*** Opening Selected passage ***
Don’t mix emotions with your equity investments
The stock markets surprised a lot of investors by rising more than 20% over the last 6 months with the sensex and the nifty having crossed the psychological mark of 19000 and 6000 respectively. During this period when the markets were moving up, a lot of investors who had invested in direct equity or equity mutual funds in the last few years deemed fit to redeem their investments as they were fed up with the inconsistency of the stock market movements and low returns. This trend of redemptions is expected to continue for a while as most investors feel that there are better options and may seek refuge in fixed deposits, gold or even property in some cases. This trend is not new to our markets and we don’t seem to have learnt anything from the past.
In spite of knowing the fact that equity investments are meant for long term which is defined as anything more than 5 -7 years, why do these investors behave differently during trying times? Either they are being emotional rather than rational which makes them ignore the advice of even the market veterans and financial advisors to stay put. On most occasions, emotion can make us ignore logic and take decisions which might prove to be very harmful to your investments. Though it’s a tough task to keep emotions away from investing, a few tips can help you go a long way in your quest for long term wealth creation.
- Follow the asset allocation approach: Based on your financial goals spread over various time horizons and your risk profile, allocate your investments into assets according to your time horizons for example if you want to plan for your daughter’s marriage or your own retirement which may be nearly 10 – 15 years away then a major allocation of your investments for these goals should be in equity. Those who have time to do research and the skill to identify stocks can invest in direct equity and equity mutual funds, while others can take the help of their advisor / planner and establish their asset allocation.
- Understand the volatility factor in equities: Before venturing into equities or equity mutual funds, one needs to understand the volatility factor associated with equities. This volatility may even lead to negative returns over certain periods of investment. One can easily get data on past market trends to get an idea of the duration of the negative periods so you are mentally prepared to face any such adverse periods in your investment cycle. The past data will show that just as the economy goes through various market cycles, its situation gets reflected in the stock markets. Therefore during a slowdown or recessionary times the stock markets may not do well and these are times when the investments should continue so that you buy at lower levels which get translated into better returns once markets rise following the improvement in the economy.
*** Closing Selected passage ***
*** Opening Dataset excerpts ***
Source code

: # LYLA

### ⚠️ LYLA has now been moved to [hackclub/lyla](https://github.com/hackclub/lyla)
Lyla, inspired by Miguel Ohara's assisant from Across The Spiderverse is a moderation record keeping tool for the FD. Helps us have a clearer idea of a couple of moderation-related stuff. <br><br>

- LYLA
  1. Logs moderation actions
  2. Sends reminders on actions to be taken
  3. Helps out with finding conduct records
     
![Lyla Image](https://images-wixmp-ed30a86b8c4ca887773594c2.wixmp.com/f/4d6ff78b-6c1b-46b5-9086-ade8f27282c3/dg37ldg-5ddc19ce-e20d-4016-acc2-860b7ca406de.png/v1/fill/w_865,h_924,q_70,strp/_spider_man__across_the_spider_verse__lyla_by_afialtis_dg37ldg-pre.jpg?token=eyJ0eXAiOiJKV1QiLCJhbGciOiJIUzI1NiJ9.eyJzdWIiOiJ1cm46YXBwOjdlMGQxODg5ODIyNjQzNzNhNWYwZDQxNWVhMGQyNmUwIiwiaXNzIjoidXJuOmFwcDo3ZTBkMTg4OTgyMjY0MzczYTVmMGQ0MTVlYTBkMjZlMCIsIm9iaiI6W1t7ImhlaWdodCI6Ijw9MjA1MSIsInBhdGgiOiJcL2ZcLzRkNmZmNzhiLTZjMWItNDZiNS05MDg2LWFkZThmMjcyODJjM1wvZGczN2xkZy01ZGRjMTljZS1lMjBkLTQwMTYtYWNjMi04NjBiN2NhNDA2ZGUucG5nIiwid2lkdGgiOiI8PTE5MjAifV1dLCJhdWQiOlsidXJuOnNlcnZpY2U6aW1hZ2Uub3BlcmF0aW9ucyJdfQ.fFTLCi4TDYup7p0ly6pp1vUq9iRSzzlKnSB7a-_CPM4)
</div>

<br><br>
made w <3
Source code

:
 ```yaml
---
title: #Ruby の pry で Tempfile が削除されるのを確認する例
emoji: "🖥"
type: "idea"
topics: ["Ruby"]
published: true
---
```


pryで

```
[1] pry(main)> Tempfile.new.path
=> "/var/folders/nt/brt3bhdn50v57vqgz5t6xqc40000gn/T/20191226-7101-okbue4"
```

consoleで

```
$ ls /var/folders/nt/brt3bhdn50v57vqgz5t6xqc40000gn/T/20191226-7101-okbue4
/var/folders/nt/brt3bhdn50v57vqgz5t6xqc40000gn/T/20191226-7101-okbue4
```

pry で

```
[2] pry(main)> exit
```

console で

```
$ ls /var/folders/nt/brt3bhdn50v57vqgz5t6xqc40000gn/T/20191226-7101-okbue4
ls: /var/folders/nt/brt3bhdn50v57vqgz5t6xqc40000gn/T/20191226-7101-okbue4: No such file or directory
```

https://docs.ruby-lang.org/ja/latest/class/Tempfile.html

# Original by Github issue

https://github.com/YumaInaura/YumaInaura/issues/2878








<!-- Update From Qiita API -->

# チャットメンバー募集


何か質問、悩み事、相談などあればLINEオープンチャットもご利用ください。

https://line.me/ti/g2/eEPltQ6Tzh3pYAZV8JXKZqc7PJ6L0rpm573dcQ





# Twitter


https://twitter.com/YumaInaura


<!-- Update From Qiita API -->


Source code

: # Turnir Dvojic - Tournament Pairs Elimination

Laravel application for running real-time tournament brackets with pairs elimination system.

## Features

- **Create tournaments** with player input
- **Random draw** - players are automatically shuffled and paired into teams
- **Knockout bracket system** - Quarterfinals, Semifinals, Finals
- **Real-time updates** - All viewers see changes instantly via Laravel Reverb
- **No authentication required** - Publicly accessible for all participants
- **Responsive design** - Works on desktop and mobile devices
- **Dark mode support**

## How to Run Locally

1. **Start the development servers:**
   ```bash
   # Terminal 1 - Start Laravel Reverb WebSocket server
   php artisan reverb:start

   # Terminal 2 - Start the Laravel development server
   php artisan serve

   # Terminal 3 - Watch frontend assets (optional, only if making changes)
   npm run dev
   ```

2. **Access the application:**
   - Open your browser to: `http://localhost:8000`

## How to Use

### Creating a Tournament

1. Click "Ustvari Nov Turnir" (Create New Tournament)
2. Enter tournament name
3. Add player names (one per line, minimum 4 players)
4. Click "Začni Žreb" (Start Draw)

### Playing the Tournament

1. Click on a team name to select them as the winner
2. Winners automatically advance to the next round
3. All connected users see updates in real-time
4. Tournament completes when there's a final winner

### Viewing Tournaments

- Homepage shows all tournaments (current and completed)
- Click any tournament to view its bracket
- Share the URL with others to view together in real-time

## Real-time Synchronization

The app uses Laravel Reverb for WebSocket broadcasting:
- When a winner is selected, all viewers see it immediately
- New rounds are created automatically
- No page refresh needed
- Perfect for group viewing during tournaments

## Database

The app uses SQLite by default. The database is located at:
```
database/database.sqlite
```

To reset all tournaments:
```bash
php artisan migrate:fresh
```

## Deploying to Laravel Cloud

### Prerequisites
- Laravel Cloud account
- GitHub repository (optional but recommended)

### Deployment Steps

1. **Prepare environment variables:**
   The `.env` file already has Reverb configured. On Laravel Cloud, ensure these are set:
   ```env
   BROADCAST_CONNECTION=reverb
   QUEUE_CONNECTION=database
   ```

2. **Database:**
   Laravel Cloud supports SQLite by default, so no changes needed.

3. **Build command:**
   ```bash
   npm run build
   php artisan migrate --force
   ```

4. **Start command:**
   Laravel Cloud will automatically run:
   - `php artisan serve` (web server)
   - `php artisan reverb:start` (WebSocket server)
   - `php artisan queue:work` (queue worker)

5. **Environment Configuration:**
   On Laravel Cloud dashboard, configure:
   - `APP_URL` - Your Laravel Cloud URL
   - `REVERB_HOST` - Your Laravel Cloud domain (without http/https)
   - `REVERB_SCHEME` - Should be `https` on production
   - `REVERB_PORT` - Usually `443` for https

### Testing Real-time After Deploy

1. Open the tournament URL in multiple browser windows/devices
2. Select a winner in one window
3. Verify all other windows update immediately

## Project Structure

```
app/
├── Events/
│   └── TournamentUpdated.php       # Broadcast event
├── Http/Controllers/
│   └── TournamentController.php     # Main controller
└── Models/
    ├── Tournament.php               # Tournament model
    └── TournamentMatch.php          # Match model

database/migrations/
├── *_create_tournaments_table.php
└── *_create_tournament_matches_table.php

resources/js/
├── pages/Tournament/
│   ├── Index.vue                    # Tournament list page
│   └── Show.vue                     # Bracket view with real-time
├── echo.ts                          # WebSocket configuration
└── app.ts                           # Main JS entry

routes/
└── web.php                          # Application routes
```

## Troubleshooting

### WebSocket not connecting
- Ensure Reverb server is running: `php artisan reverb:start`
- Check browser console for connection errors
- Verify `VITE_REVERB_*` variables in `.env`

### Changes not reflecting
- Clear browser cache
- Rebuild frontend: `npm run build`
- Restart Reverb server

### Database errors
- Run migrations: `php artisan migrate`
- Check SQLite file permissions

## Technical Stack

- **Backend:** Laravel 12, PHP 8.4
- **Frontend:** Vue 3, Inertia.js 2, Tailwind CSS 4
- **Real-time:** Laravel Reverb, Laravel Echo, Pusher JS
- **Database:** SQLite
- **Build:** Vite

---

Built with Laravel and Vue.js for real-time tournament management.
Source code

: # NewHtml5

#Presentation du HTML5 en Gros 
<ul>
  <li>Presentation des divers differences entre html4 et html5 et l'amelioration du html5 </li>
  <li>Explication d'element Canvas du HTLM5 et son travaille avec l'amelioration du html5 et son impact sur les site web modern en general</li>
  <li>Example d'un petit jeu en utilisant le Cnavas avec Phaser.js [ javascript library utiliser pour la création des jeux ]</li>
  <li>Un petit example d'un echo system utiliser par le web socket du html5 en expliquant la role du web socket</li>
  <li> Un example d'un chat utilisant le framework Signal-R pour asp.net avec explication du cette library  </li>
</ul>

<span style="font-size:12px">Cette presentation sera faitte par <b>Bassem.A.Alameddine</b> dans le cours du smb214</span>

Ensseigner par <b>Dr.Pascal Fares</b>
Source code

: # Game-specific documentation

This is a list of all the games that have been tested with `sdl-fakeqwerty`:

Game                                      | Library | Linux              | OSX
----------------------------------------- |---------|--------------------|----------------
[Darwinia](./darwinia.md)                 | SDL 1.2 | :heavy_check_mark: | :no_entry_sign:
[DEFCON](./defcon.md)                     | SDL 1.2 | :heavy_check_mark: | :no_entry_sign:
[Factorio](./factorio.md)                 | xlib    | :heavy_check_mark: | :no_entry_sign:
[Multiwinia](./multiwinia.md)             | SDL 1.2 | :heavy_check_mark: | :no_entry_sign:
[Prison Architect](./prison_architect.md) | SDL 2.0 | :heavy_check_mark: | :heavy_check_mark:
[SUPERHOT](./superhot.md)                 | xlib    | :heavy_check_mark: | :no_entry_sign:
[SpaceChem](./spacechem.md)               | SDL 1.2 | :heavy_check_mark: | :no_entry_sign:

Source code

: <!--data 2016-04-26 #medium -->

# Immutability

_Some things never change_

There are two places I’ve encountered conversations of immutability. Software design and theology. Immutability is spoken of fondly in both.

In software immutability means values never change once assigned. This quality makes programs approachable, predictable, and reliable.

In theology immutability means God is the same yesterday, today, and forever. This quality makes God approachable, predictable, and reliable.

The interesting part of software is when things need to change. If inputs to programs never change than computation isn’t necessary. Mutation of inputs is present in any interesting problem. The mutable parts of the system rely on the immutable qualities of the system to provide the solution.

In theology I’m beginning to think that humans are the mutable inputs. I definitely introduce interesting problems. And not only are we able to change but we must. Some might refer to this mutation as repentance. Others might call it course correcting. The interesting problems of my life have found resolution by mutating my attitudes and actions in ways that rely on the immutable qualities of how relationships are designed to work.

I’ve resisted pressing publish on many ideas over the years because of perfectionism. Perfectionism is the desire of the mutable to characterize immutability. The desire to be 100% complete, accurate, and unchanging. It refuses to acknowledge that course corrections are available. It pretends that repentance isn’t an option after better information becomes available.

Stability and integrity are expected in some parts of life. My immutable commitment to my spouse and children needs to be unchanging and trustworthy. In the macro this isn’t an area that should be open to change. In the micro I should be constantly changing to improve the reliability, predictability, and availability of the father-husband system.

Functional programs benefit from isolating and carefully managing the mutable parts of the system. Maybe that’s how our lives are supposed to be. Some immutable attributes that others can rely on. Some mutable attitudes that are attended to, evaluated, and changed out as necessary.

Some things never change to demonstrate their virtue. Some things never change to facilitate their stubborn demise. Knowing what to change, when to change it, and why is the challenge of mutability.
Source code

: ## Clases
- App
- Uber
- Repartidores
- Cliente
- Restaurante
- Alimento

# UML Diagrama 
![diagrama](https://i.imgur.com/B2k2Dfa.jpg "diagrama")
*** Closing Dataset excerpts ***
Reproduce everything in the article on emotions and equity investing from "- Understand the" down to "in the economy.". The rows that come after the article on emotions and equity investing are separate material.

Solution to the exercise ▸
- Understand the volatility factor in equities: Before venturing into equities or equity mutual funds, one needs to understand the volatility factor associated with equities. This volatility may even lead to negative returns over certain periods of investment. One can easily get data on past market trends to get an idea of the duration of the negative periods so you are mentally prepared to face any such adverse periods in your investment cycle. The past data will show that just as the economy goes through various market cycles, its situation gets reflected in the stock markets. Therefore during a slowdown or recessionary times the stock markets may not do well and these are times when the investments should continue so that you buy at lower levels which get translated into better returns once markets rise following the improvement in the economy.